Lake District farmer James Robinson explained in The Guardian how he has used Natural Flood Management (NFM) to reduce risk to his farm from increased year on year rainfall we are experiencing. “The becks on our farm have suffered from over-management. We’ve got these elevated becks on some of our farm as well as some that have been cleaned up and cleaned out” he said.

When he took the farm over 20 years ago, he immediately started thinking how he could mitigate flooding risk. Initially he allowed the area around becks to become wilder, as well as increasing the size of the watercourses. He also added meanders and bends to becks which had been straightened by previous generations. They have also created scrapes and pond areas.

Since leaving sides of banks to grow, forest regeneration has started, which helps nature as well as averting floods. This has been bolstered by the planting of more trees, to hold more water and improve the soil. “We planted about 10 acres of our pasture last year, and that will benefit the cattle for shade. We are going to get increased temperatures in coming years so cattle are going to need a lot more shade.”

As floods hit the UK and the rest of the world with growing frequency, NFM is increasingly becoming part of the response, and the evidence so far available suggests that NFM works, and also has benefits for wildlife which lives in wetlands created.


Illegally imported meat shocker

Over five tonnes of illegally imported meat was seized at Dover over the weekend before Christmas, adding to the 57 tonnes seized, often from private individuals, since September 2022. Unless the Port Authority have got very lucky, this must be the tip of the iceberg.

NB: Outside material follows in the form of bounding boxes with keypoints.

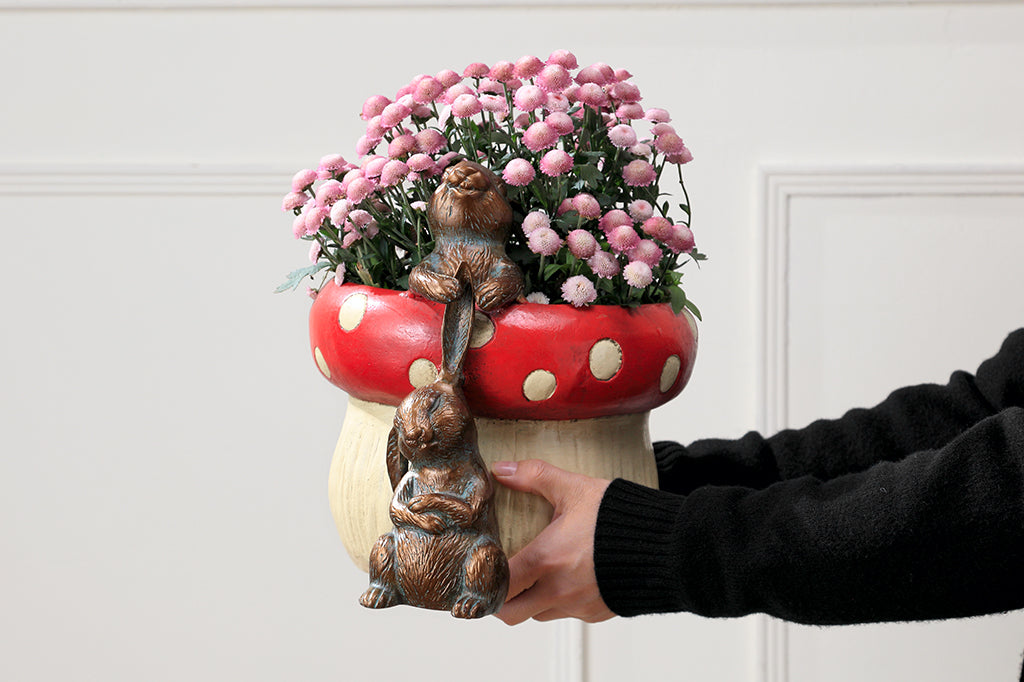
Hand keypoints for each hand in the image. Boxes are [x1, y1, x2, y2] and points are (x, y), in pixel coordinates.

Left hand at [490, 459, 614, 624]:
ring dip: (532, 599)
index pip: (498, 586)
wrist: (669, 545)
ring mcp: (579, 606)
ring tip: (538, 573)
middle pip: (511, 613)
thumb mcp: (575, 488)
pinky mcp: (598, 613)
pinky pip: (569, 615)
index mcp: (546, 560)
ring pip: (540, 614)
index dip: (484, 580)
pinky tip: (571, 576)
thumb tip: (503, 469)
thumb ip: (536, 476)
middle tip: (502, 579)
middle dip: (501, 600)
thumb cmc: (622, 518)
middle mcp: (558, 590)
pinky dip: (562, 601)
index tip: (483, 569)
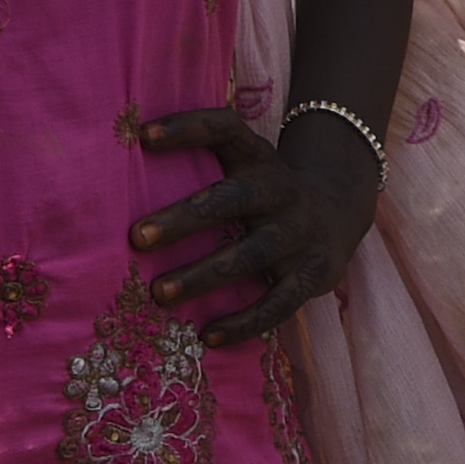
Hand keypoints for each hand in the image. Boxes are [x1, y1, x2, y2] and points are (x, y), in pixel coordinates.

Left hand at [131, 106, 380, 342]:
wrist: (339, 214)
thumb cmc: (265, 192)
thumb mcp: (245, 163)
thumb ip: (201, 156)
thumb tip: (125, 148)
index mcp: (259, 159)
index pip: (226, 129)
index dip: (188, 128)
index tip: (143, 136)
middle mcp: (281, 191)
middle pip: (231, 199)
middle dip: (184, 218)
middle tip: (137, 237)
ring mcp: (300, 234)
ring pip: (249, 256)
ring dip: (203, 275)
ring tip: (160, 293)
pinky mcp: (314, 275)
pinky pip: (277, 303)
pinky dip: (243, 323)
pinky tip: (207, 336)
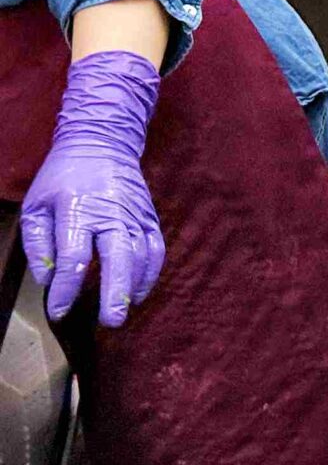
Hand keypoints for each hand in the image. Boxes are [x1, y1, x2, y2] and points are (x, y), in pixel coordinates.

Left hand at [22, 50, 164, 326]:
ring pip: (141, 256)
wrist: (103, 143)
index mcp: (77, 209)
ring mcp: (135, 215)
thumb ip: (38, 245)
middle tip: (111, 321)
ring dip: (133, 287)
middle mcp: (111, 213)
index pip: (74, 257)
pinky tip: (139, 292)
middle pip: (118, 258)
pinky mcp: (149, 217)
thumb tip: (49, 280)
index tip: (59, 312)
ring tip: (121, 313)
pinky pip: (156, 249)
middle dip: (115, 292)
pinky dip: (150, 273)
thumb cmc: (62, 177)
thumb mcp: (35, 206)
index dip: (66, 289)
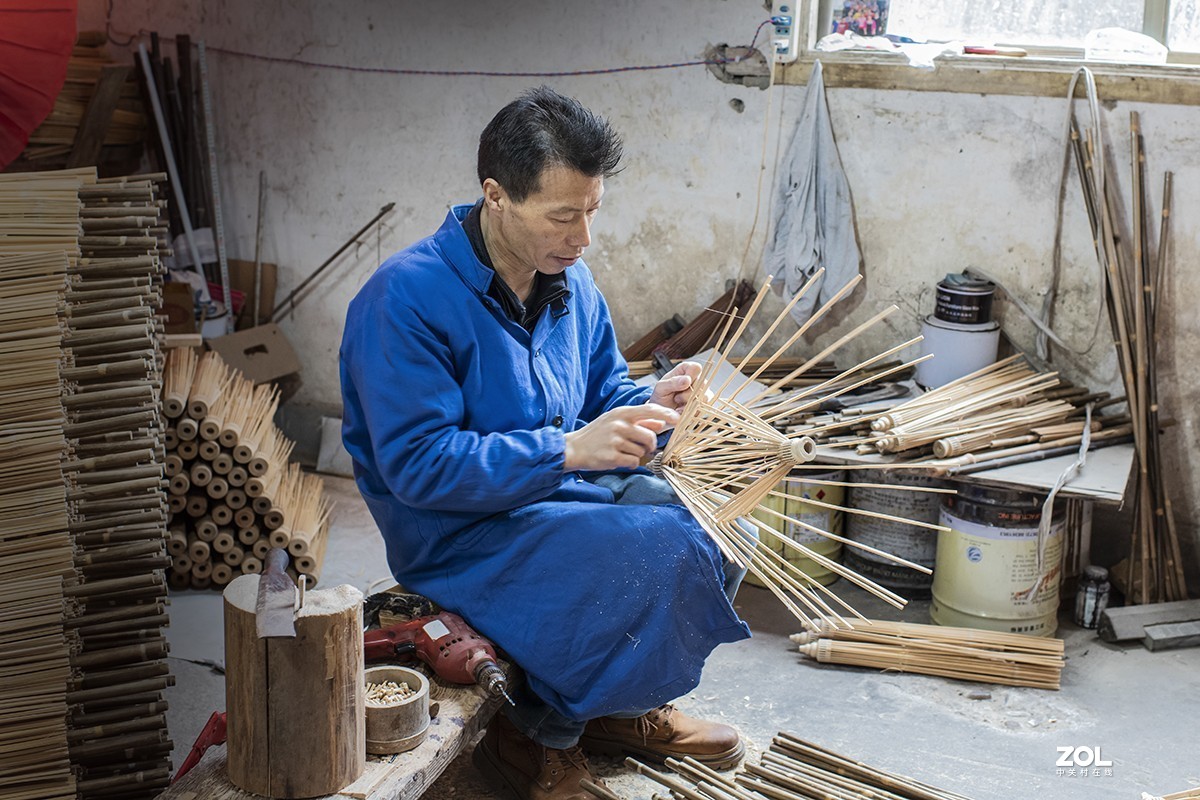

In related news the Scottish environment minister is urging DEFRA undersecretary responsible for biosecurity, Robbie Douglas-Miller, to tighten rules around import of meat, fish and dairy for personal use. Currently EU, Swiss, Norwegian and Icelandic citizens can bring any amount of these into the country, the only cap being 2 kg of pork products. Given the threat of African swine fever, blue tongue and avian influenza banning personal meat imports seems a small price to pay to protect our national herds and flocks.


Sizzling fiesta as UK and Mexico seal pork deal

Mexico is one of the largest pork importers in the world. Soon UK pork meat and offals will be making their way across the Atlantic to the land of the Aztecs. Although limited initially to £18m over five years, this is a great new export stream to a country where pork is the second most consumed meat.

Opening up new trade routes is always welcome, and especially to a large populous country, which has great potential for growth and development in the coming years ¡Arriba Arriba!



Eccentric nerd Mark Zuckerberg has boasted of raising “world-class” beef cattle on his 1,400-acre ranch on Kauai, Hawaii’s oldest island. He posted on his Instagram site:

“Started raising cattle at Ko’olau ranch on Kauai, and my goal is to create some of the highest quality beef in the world.” 

“Each cow eats 5,000-10,000 lbs of food each year, so that’s a lot of acres of macadamia trees. My daughters help plant the mac trees and take care of our different animals. We’re still early in the journey and it’s fun improving on it every season. Of all my projects, this is the most delicious.”

As he suggests, there the beef cattle are being fed macadamia nuts and beer produced on the ranch.

Mitch Jones, a director at American watchdog Food & Water Watch said, “Raising cattle on water-intensive macadamia nuts and beer is just a billionaire’s strange sideshow. We need real agriculture reform to address inequities in our food system and reality of a warming climate. We need to promote viability of small and medium-sized farms that work to feed everyone, not just wealthy celebrities.”